It evolved from Southern blotting hybrid method
Blotting hybridization Southern blot hybridization: gel ionizes DNA fragments digested with restriction enzymes, denatures the DNA on the gel and transfers single-stranded DNA fragments to a nitrocellulose membrane or other solid On the phase support, it is dried and fixed, and then reacted with the labeled probe of the corresponding structure at that time, and the color is developed by autoradiography or enzyme reaction, and the content of molecules of a specific size is detected. It can be used to analyze the restriction map of cloned genes, qualitative and quantitative analysis of genomic genes, gene mutation analysis and restriction length polymorphism analysis (RELP).

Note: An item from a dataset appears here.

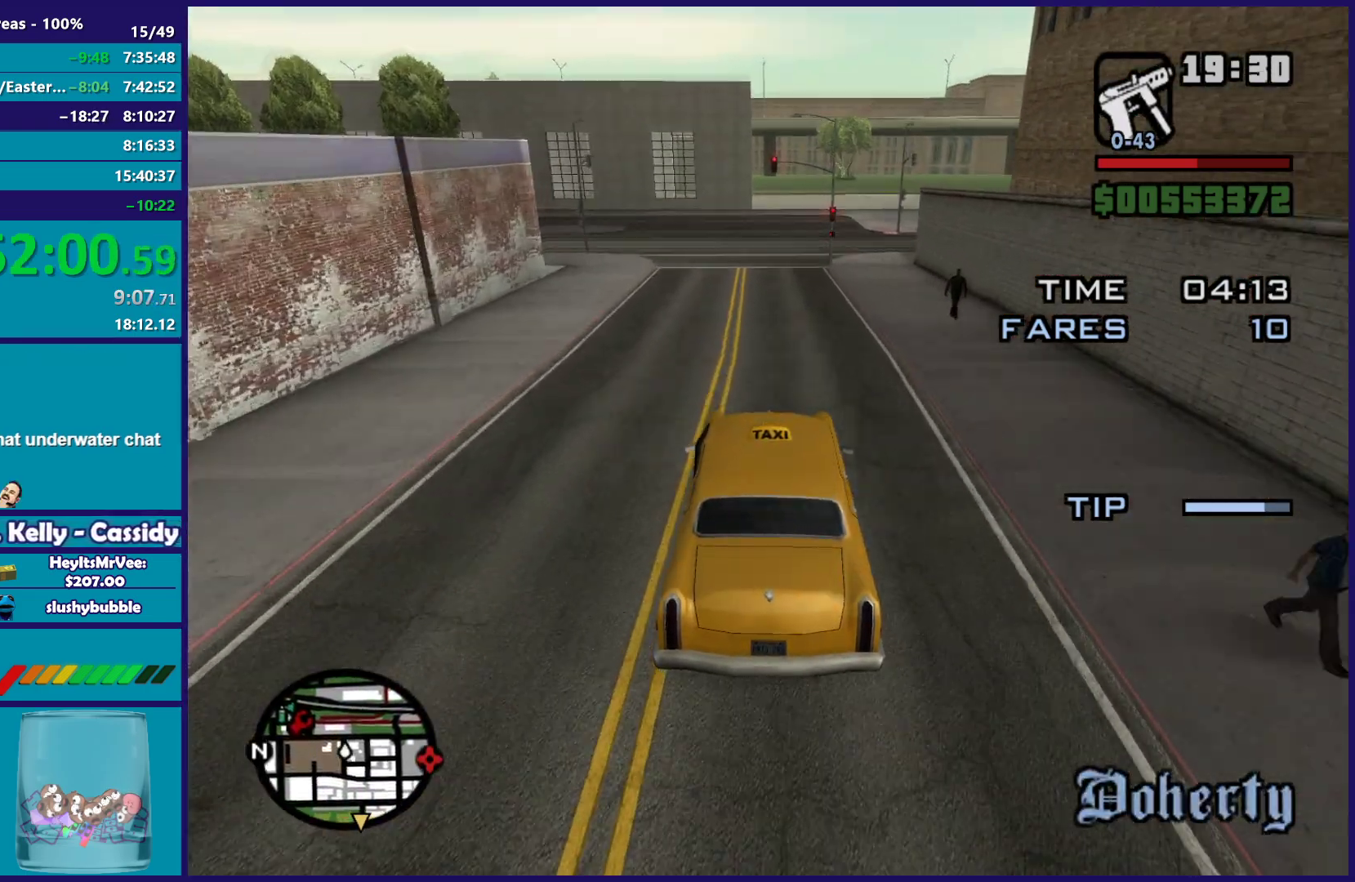
{"buttons": ["L2"], "left_stick": "center", "right_stick": "down-right", "button_events": [[417, "L2", "down"]]}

Northern blot hybridization: It evolved from Southern blotting hybrid method, and the tested sample is RNA. After formaldehyde or polyglyoxal denaturation and electrophoretic separation, it is transferred to a solid support and subjected to a hybridization reaction to identify the amount and size of a specific mRNA molecule in the group. This method is a commonly used method for studying gene expression, which can deduce the expression level of oncogenes.
Differential hybridization is the transfer of recombinant phage DNA from a genomic library to a nitrocellulose membrane, using two different types of cDNA probes (eg, reverse-transcribed cDNA from metastatic and non-metastatic cancer tissues) Hybridize to the DNA on the filter, and analyze the hybridization information at the corresponding positions on the two filters to isolate the differentially expressed genes.

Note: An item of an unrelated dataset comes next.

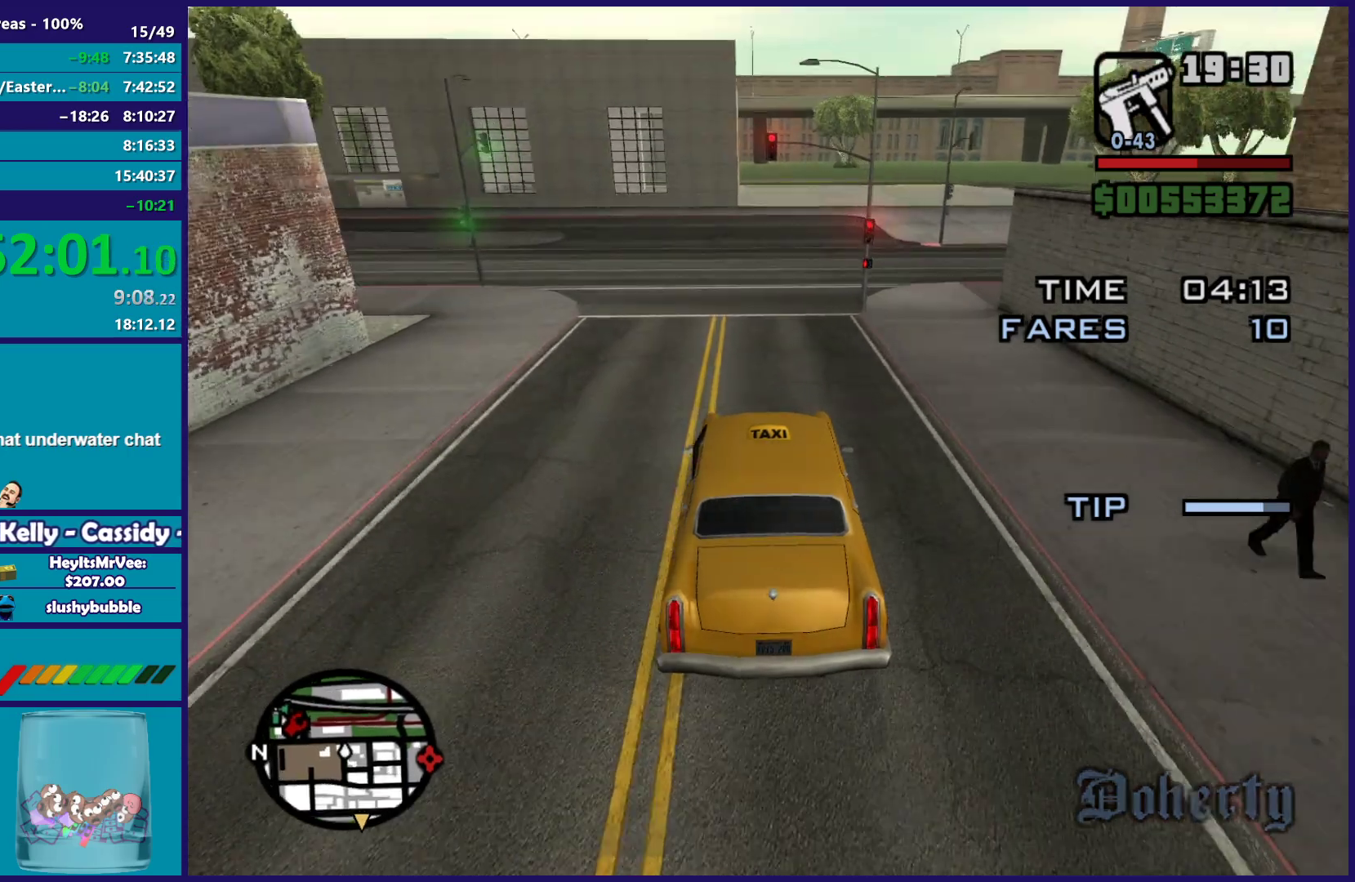
{"buttons": ["L2"], "left_stick": "right", "right_stick": "right", "button_events": [[50, "L2", "up"], [233, "L2", "down"]]}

It is suitable for china plastic tube factory of genes expressed by eukaryotes with less complex genomes (such as yeast), and the false positive rate is low. However, for very complicated genomes such as human beings, the percentage of expressed sequences is relatively low (only about 5%) due to the heavy workload, which is of little value. cDNA microarray hybridization refers to arranging cDNA clones or PCR products of cDNA in a high array and binding them to a solid support (such as a nylon membrane or an activated glass slide). Dot matrix, and then use a mixture of different DNA probes to hybridize the DNA on the microarray. Then, the fluorescence information, chemiluminescence, and confocal microscopy are used to scan the hybridization information on the microarray. It is more efficient, faster and cheaper than differential hybridization, and is suitable for large-scale analysis.